Sunday, June 7, 2015

Triple Crown

The day I've been waiting for since I was a chubster bucktooth in the '70s watching the Derby with my grandmother (some people called her a pip) on her naugahyde recliner in her living room (referred to as "the bird room" because of the knockoff Audubon-print wallpaper she loved so much) eating unsanctioned sweets and too allergic to horses to even feed the glorious animals apples without getting hives, is here.

I'm not a sports fan of anything except American horse racing every year in the early spring and World Cup soccer every four years (but I married into that) so when American Pharoah crossed the finish 5 1/2 lengths ahead of Frosted yesterday on Long Island I hollered. I felt Seabiscuit's soft ghostly nose brushing my cheek. Mama's getting a new pair of shoes! I spluttered.

Mama's getting a t-shirt with Victor Espinoza's face on it! I fangirl squeeed. "Kids," I said to the kids, "you are have just witnessed history." I wept. I blubbered. I'm not ashamed to admit it, I miss my grandma.

She always wore little red and bright-colored pumps (she was kind of a peacock) fit for elves all in a neat row in her closet and complicated hair ornamentation geisha-ish. She would have been toodooleeedooing and slapping the couch saying "Hot Damn!" and things things like, "Mercy!" and carrying on about making a horse-shaped cake to celebrate. She had that kind of skill set.

Saturday, June 6, 2015

Call Me Calizabeth

Caitlyn Jenner the man formerly known as Bruce broke the internet this week, but not a lot of stereotypes about women with her Vanity Fair cover. I wanted to see her as I Am Woman, Hear Me Roar.

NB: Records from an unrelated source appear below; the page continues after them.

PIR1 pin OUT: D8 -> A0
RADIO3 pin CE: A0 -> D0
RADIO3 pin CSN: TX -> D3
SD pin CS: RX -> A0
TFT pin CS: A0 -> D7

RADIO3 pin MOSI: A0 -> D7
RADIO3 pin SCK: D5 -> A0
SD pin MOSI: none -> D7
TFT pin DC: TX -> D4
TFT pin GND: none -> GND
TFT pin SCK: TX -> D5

Older adult womanhood shot by Annie Leibowitz is about what? Lounging louchely on white leather couches with expensive mermaid hair looking moodily out at the world though a penthouse window. Or come-hither camera, I've still got it, a starlet in a white satin bustier. (I have one of those! Wait. Damn. I don't. I must have misplaced it with my Nice 'N Easy hair color from 1988. Remember the commercial? "It's you, only better.")

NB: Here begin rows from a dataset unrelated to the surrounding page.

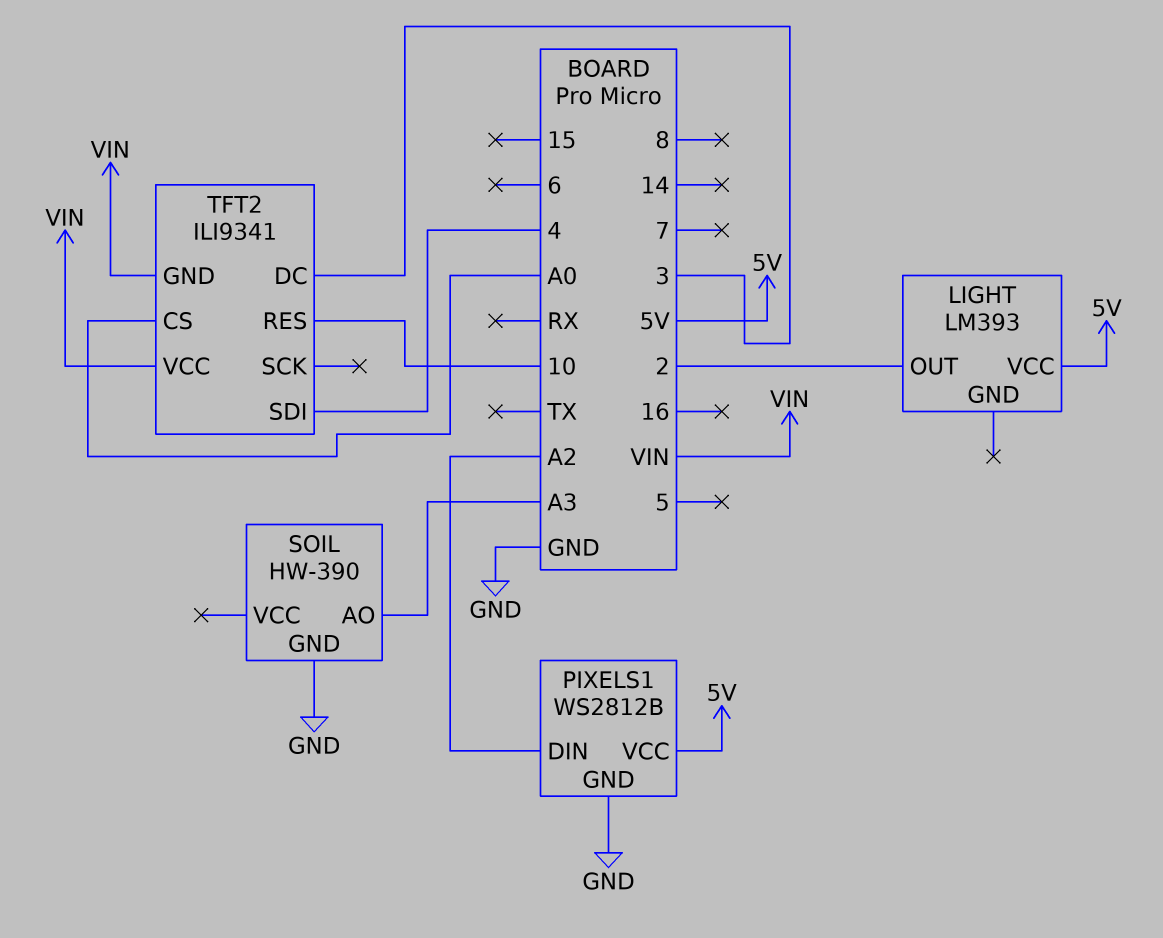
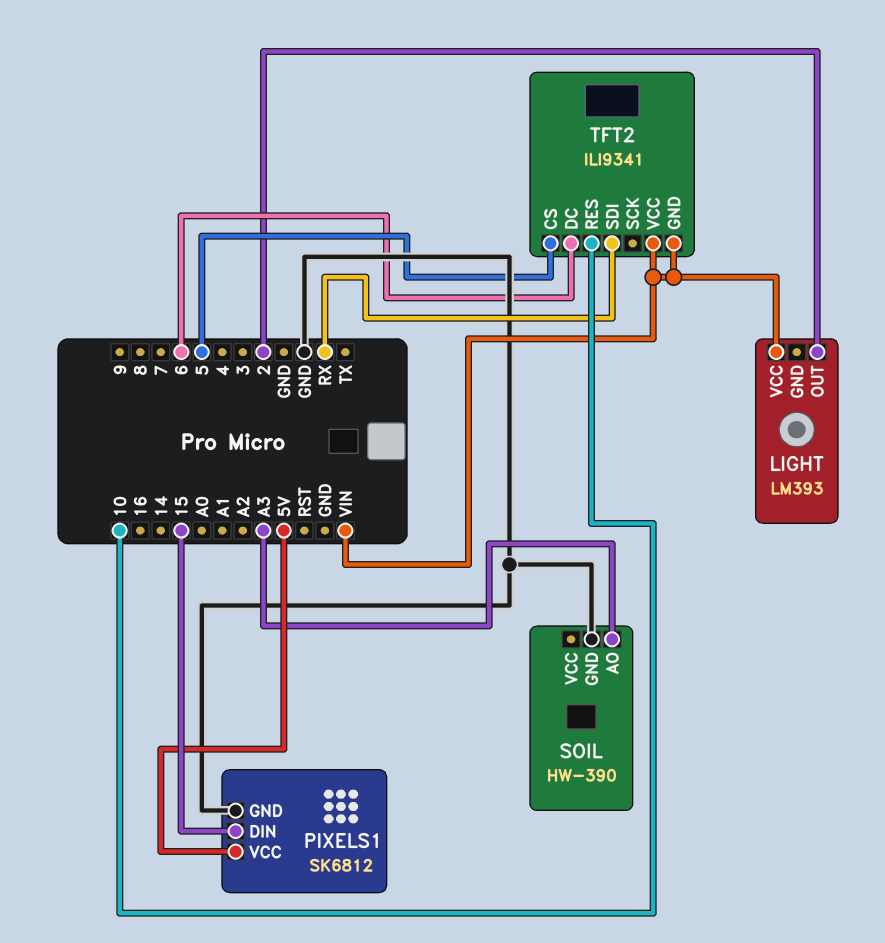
LIGHT pin VCC: 5V -> VIN
PIXELS1: WS2812B -> SK6812
PIXELS1 pin DIN: A2 -> 15
TFT2 pin CS: A0 -> 5
TFT2 pin DC: 3 -> 6
TFT2 pin SDI: 4 -> RX

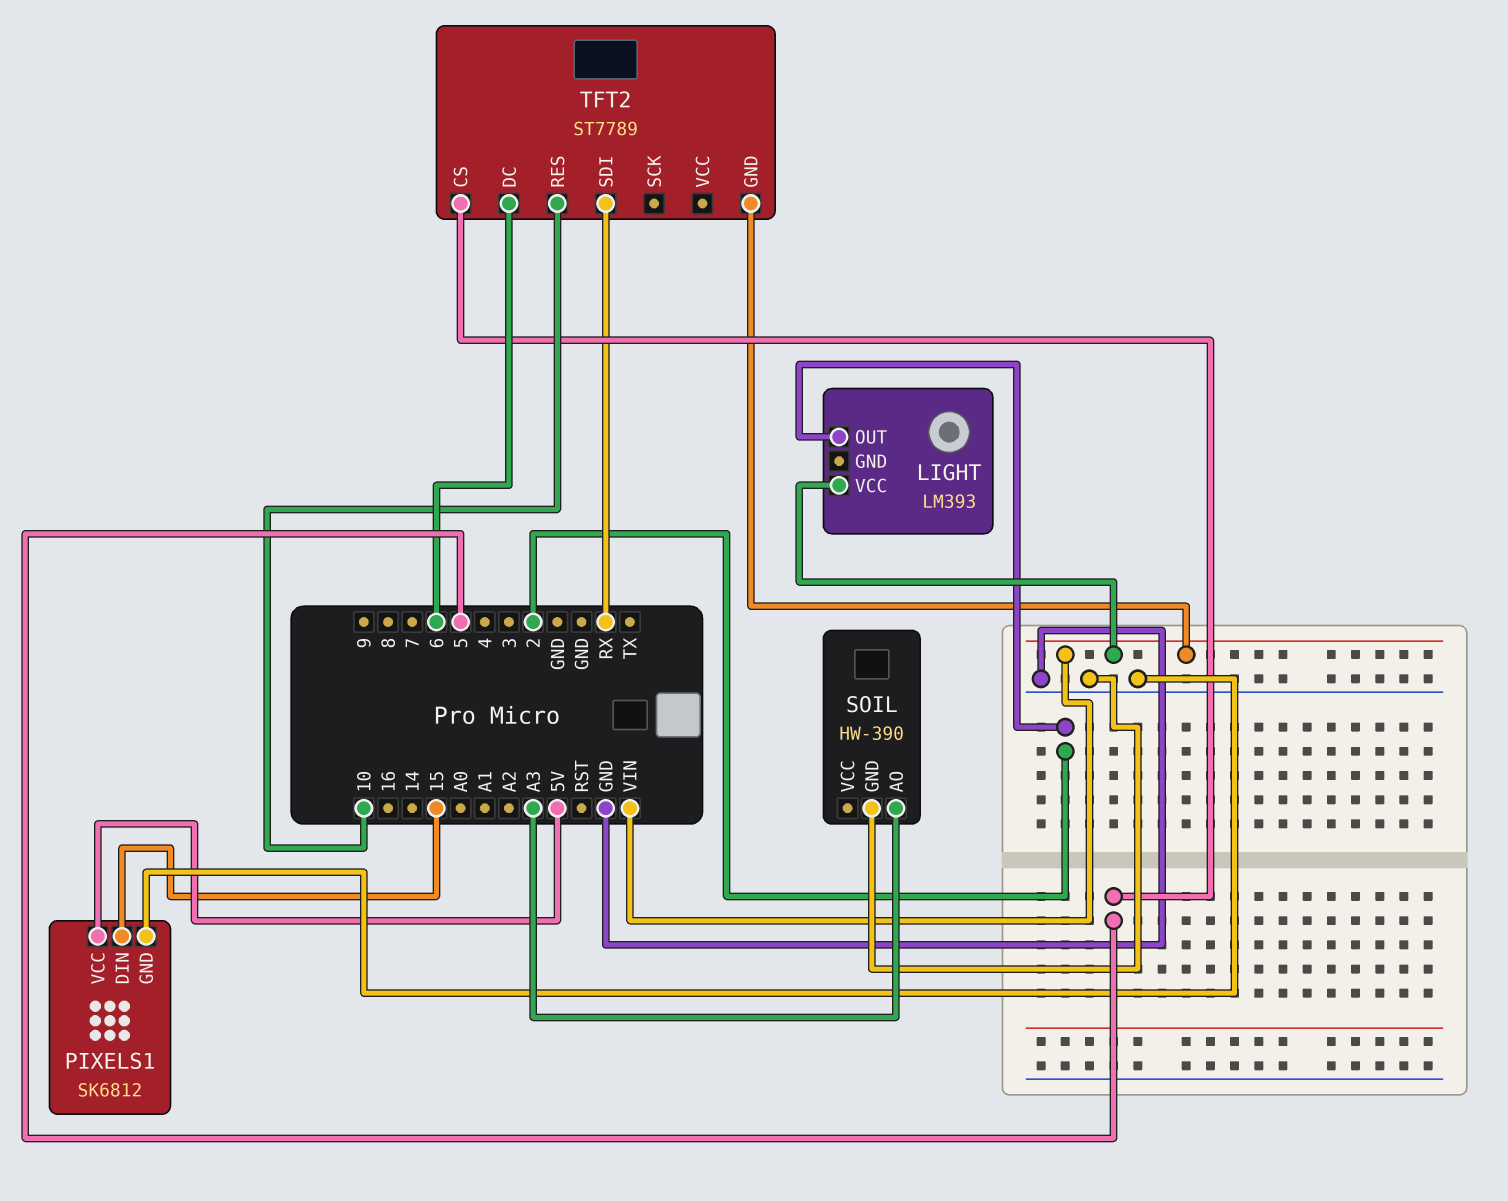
TFT2: ILI9341 -> ST7789
TFT2 pin VCC: VIN -> none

Her athleticism and bravery has been poured into several fitted evening gowns and that feels old hat. Really old hat. Like a top hat made of beaver on a master of the universe who runs railroads whose woman is at home making preparations to hostess with the mostess a dinner party in a bustle.

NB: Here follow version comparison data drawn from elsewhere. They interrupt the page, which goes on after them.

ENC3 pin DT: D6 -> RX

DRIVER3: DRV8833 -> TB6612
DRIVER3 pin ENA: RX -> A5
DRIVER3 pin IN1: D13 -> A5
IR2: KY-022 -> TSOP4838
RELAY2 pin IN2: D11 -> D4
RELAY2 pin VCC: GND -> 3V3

I was hoping for some kind of expansionary image, some kind of pushing of the envelope of Woman, some kind of punny, explosive, funny Bette Midler in a bed of roses and thorns, clever impish RuPaul rakishness, "We're all come in to the world naked and the rest is all drag," and instead we've been diminished to breaking the internet with our butts. Again.

Caitlyn could have just as easily have called herself People Pleaser, and I would have said, Girl, there is no way you can win this game; that's been my name for a long time. Then we'd giggle girlishly, do you think he's cute? OMG! Kinda!

We'd twirl our banana curls. We'd put maraschino cherries in our pink drinks before heading up to the roof deck to do yoga with Kim.